Il est né au moment précis où la France marquait son troisième but lors de la finale historique de la Coupe du Monde de Football en 1998. Son père fan de foot l’a prénommé Diego, comme son idole Maradona. Son destin semble tout tracé pour son père qui le pousse vers les pelouses des stades et les entraînements. Mais Diego semble plus à l’aise sur le banc de touche et préfère admirer les autres surtout celui qu’il juge comme une graine de champion, Jude. Pourtant il ne peut pas rester toute sa vie spectateur professionnel, c’est par le théâtre qu’il est attiré. Il ira à Paris pour ses études, se cherche, tombe amoureux, s’éloigne de sa famille et de sa province. Il s’interroge sur la virilité, l’émancipation, la réussite, il aura les émois d’un jeune homme qui cherche s’il préfère les filles ou les garçons, les remords d’un transfuge de classe, il échouera, se reprendra. Il vit.

Hugo Randrianatoavina et Barthélémy Fortier ont imaginé cette histoire. Le premier est fan de foot, pas le second, mais celui-ci, sensible à la fièvre qui enflamme les stades pour ces finales, à la liesse populaire et à la ferveur des supporters l’a suivi dans ce projet. Ils ont fait appel à Alexandre Cordier pour les aider à l’écriture et faire de ce récit une musique avec ses enthousiasmes, ses hésitations.

Hugo Randrianatoavina incarne ce jeune homme de ses six à ses vingt ans. Barthélémy Fortier le met en scène dans une étonnante performance sportive et théâtrale. Au fond du plateau, une vidéo avec cette finale mythique, le troisième but qui voit la victoire de la France et la liesse qui s’empare du stade tandis que le petit Diego à la maternité pousse son premier cri. Une vidéo que l’on reverra à la fin avec en même temps les images du concert de Maradona, grossi et vieilli mais toujours idole de tout un peuple.

----------

Recopiez sans rien changer le passage du texte sur le spectacle consacré à Diego, en commençant aux mots « Hugo Randrianatoavina incarne » et en vous arrêtant après « tout un peuple. ». Appuyez-vous uniquement sur le texte ci-dessus.

----------

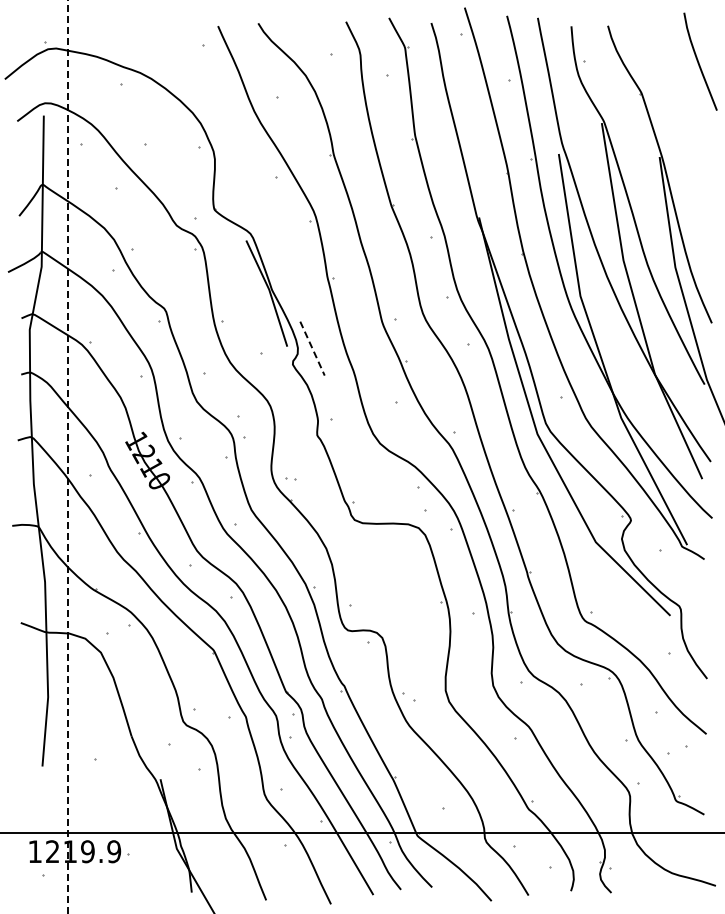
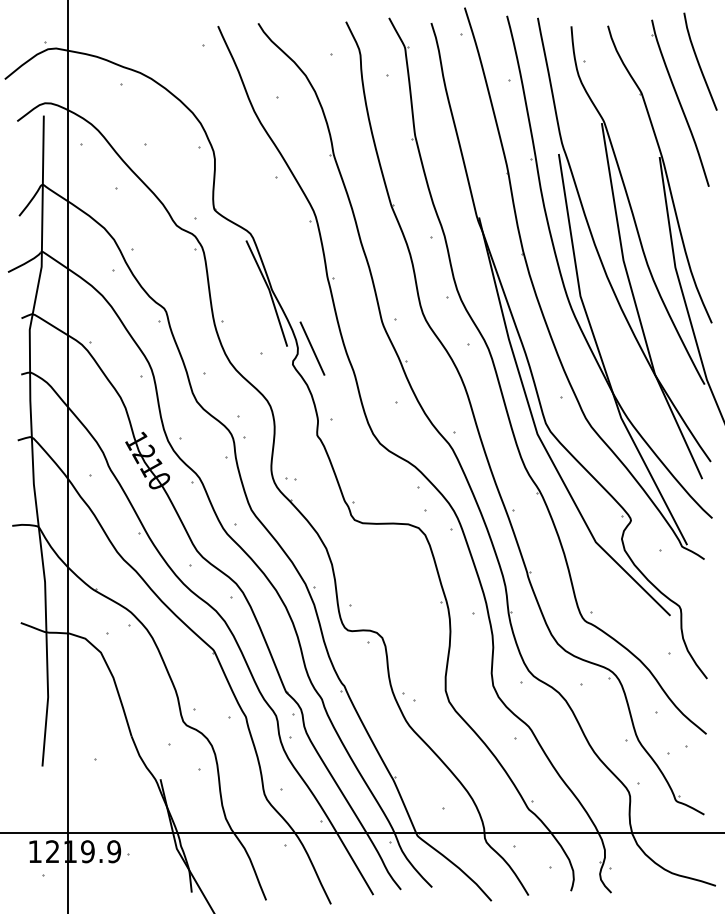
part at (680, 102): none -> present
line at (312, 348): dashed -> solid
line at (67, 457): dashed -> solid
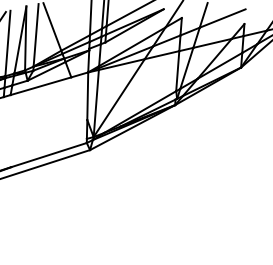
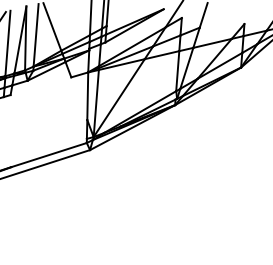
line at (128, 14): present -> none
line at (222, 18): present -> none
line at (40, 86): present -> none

----------

Réponse |
Hugo Randrianatoavina incarne ce jeune homme de ses six à ses vingt ans. Barthélémy Fortier le met en scène dans une étonnante performance sportive et théâtrale. Au fond du plateau, une vidéo avec cette finale mythique, le troisième but qui voit la victoire de la France et la liesse qui s’empare du stade tandis que le petit Diego à la maternité pousse son premier cri. Une vidéo que l’on reverra à la fin avec en même temps les images du concert de Maradona, grossi et vieilli mais toujours idole de tout un peuple.